The Japanese parliament’s upper house yesterday adopted a resolution to protest North Korea’s plan to launch a rocket as early as the weekend, calling it a threat to peace in northeast Asia.
The resolution against the launch scheduled for between Saturday and Wednesday was approved unanimously and expected to be passed by the lower house in the afternoon.
Pyongyang has said it will launch a communications satellite over northern parts of Japan, while the US and its Asian allies suspect the launch is a cover for a long-range ballistic missile test.
Launching the rocket “would threaten the peace of not only Japan but also the region of northeast Asia,” the resolution said.
Diet legislators in the resolution said they “sternly protest” against the planned launch and “strongly urge North Korea to refrain from launching” the rocket.

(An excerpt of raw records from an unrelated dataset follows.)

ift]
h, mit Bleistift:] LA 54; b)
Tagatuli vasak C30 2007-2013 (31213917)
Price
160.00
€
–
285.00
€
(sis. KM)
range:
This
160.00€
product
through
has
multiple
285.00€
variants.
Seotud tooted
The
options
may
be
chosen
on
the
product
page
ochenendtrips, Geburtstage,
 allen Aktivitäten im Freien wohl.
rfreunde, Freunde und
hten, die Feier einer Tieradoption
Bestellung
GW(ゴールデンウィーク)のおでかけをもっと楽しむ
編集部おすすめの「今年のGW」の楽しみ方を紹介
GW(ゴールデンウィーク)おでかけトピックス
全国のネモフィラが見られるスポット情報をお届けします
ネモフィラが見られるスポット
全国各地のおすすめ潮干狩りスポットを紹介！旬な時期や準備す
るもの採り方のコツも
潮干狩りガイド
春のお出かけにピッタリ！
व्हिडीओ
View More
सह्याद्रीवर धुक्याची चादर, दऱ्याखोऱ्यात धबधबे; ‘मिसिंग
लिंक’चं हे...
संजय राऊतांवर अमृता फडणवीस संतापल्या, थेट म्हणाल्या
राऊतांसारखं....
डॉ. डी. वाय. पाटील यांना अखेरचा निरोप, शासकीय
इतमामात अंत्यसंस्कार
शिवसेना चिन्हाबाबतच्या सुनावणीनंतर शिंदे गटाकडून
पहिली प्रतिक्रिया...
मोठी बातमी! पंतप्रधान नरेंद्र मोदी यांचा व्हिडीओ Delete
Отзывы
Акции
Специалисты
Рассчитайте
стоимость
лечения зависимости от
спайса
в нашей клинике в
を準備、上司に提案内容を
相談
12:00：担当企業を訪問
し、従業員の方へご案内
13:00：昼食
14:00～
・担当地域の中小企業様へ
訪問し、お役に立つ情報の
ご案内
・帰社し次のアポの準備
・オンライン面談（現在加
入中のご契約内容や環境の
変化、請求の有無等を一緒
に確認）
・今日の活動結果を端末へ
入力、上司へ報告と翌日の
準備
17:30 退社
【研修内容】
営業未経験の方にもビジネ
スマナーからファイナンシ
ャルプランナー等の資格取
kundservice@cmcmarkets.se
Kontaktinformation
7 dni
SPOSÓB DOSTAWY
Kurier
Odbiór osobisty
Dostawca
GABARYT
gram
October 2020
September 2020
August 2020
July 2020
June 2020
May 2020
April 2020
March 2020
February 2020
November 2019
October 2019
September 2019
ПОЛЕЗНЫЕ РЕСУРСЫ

North Korea has warned that the rocket’s first booster would likely plunge into the Sea of Japan, or East Sea, off Japan’s northern Akita Prefecture, while the second stage would drop into the Pacific between Japan and Hawaii.
Japan has deployed land and sea-based anti-missile systems to try to bring down the rocket should it start falling toward Japanese territory. The North has said it would regard a rocket intercept as an act of war.
Japanese Prime Minister Taro Aso told parliament yesterday that Japan “will appeal to the UN Security Council if North Korea goes ahead with the launch.”
Meanwhile, one Seoul-based analyst said intelligence reports indicated North Korea appeared to have built nuclear warheads for its mid-range Rodong missiles, which can reach Japan.
“I have some intelligence assessments that indicate they have assembled nuclear warheads for Rodong missiles,” said Daniel Pinkston, an analyst with the nongovernmental International Crisis Group. “No one can know this with 100 percent accuracy.”
Many proliferation experts believe the North, whose only nuclear test in 2006 was seen as a partial success, does not have the advanced nuclear technology to miniaturize a nuclear device for a warhead.
It might be able to place biological agents on a missile or make a dirty bomb, where radiation is spread through conventional explosives.
North Korea’s planned missile launch is certain to feature on the sidelines of the G20 summit this week in London, where US President Barack Obama will meet Chinese President Hu Jintao (胡錦濤).
Analysts say the North may not be worried about incurring more sanctions from the launch, which it could see as a way of gaining greater leverage in negotiations with the outside world, which is trying to make it give up attempts to build a nuclear arsenal.